With homework, soccer practice, gymnastics and more, schedules can be hectic. Before you know it, you are left wondering: When was the last time that your entire family was all in the same room at the same time?
That’s why experts recommend scheduling some mandatory family time at least once per week. “When our children are young, we have a hard time realizing that we are making investments for lifelong family connection,” says Bernadette Noll, writer, mother of four and co-founder of SlowFamilyLiving.com. “To ensure close relationships with our adult children, we have to put the time in now, when they are young, thereby building a truly sustainable lifelong family connection.”
Change it up
Designate the same time each week for family time, but not the same activity. Changing it up will keep older kids interested and less likely to resist the mandatory get-together. Try creating a family fun calendar using a laminated calendar sheet and a grease pen to schedule the month’s activities for the entire household to see. Let each family member make suggestions to ensure everyone gets a little of her kind of fun.
Think beyond the dinner table
Family time doesn’t have to just be during dinner time; full mouths limit the opportunity for conversation. Have a shutter bug in the house? Gather those photos and build a family scrapbook. Rummaging though photos and writing down descriptions with an acid-free pen gives each family member a chance to share their memories about that particular moment while helping create a keepsake.

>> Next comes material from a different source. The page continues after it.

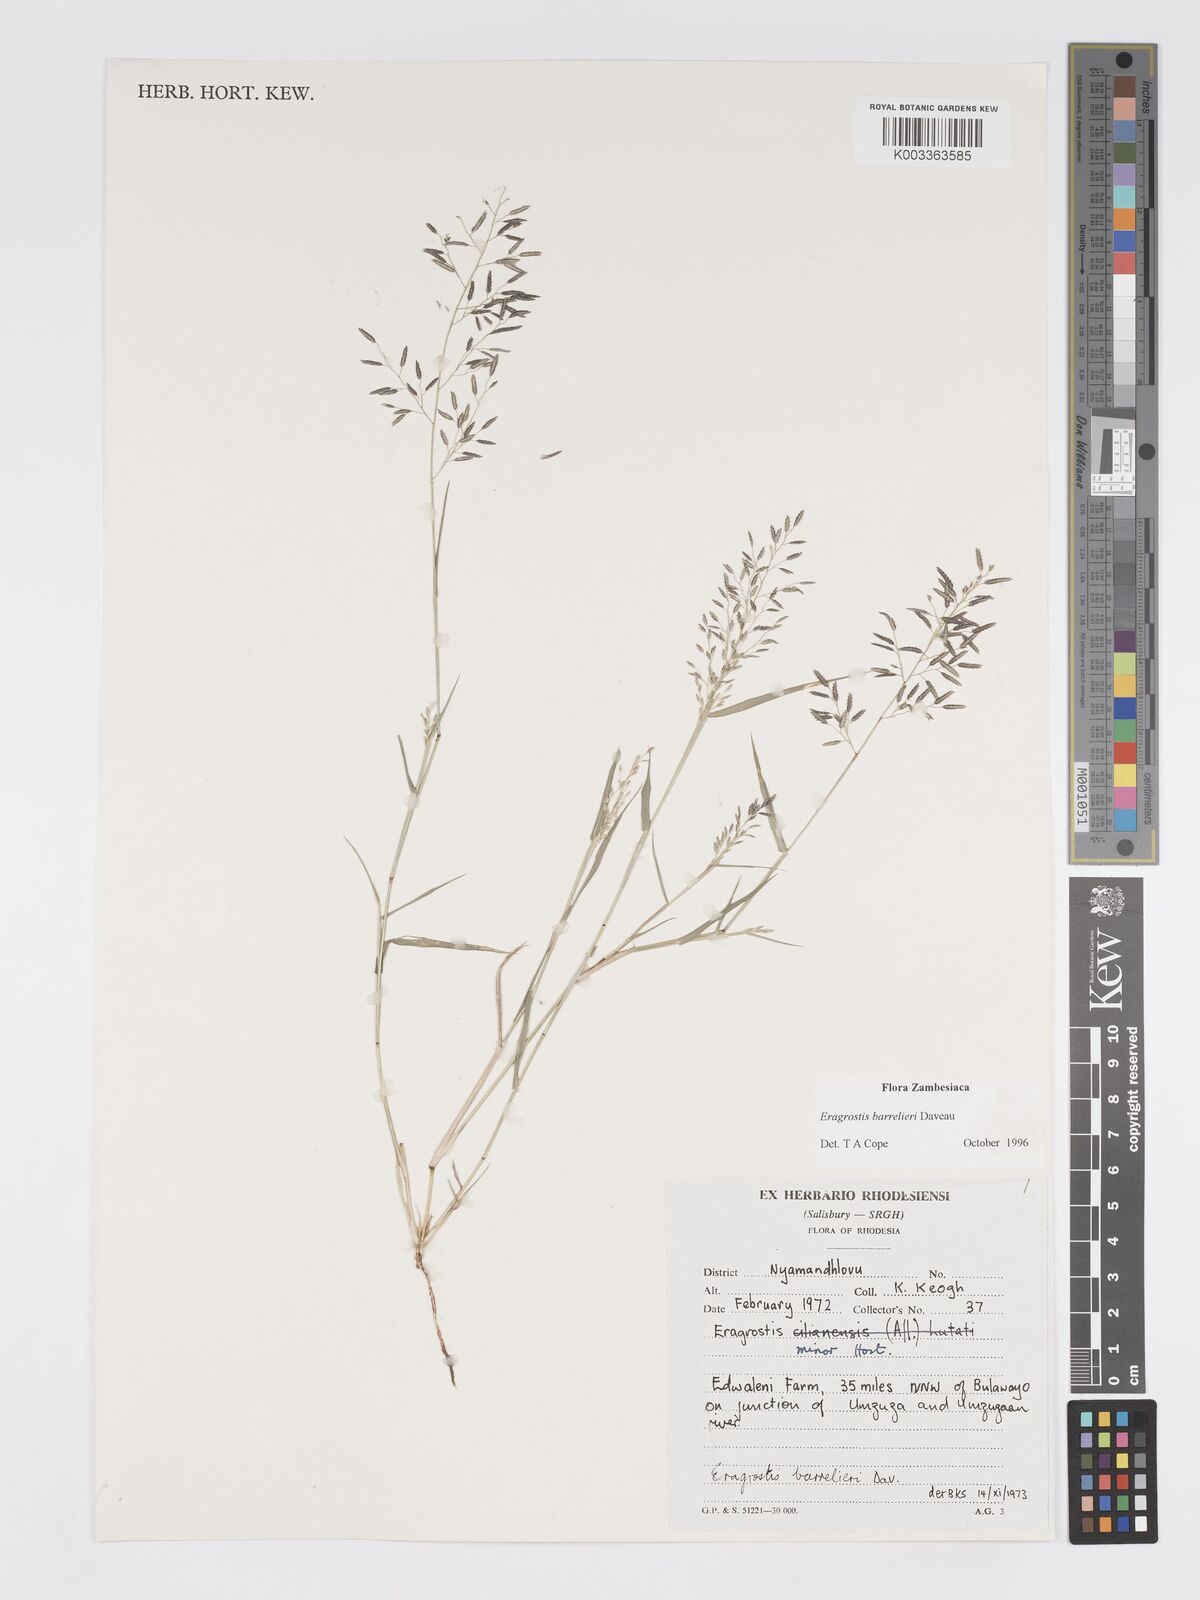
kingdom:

Take your creativity outside
Something about sunshine and fresh air gets a family moving. If you have young kids, break out the colored markers and some poster board to help them create their own lemonade stand. Or, grab lawn chairs, buckets and anything else you can use to create an obstacle course for the entire family. Kids of gradeschool age and up love scavenger hunts, so make a list and watch them go. The possibilities are endless when you’re outdoors!

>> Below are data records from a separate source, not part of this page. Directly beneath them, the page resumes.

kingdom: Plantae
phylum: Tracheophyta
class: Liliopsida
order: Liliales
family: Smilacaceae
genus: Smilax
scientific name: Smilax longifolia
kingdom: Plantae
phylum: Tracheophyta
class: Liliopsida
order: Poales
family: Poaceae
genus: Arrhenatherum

Create projects that involve the whole family working together, such as pairing up family members to take turns putting together DVD slideshows. Blend still photos and digital videos of family activities with music on the computer and have a viewing party, popcorn and all. (Don’t forget to use special CD/DVD markers to distinguish each slide show with a title and date.) Or, fire up a little friendly competition with a game or race, and make “team shirts” with colored permanent laundry markers to commemorate the big event. Mix up the teams each time, however, to practice cooperation and strengthen relationships.
A bonus to having spent time with your family? You have keepsakes to remember all the fun. Embrace these moments; soon, your kids will be passing on these new-found traditions to their own children.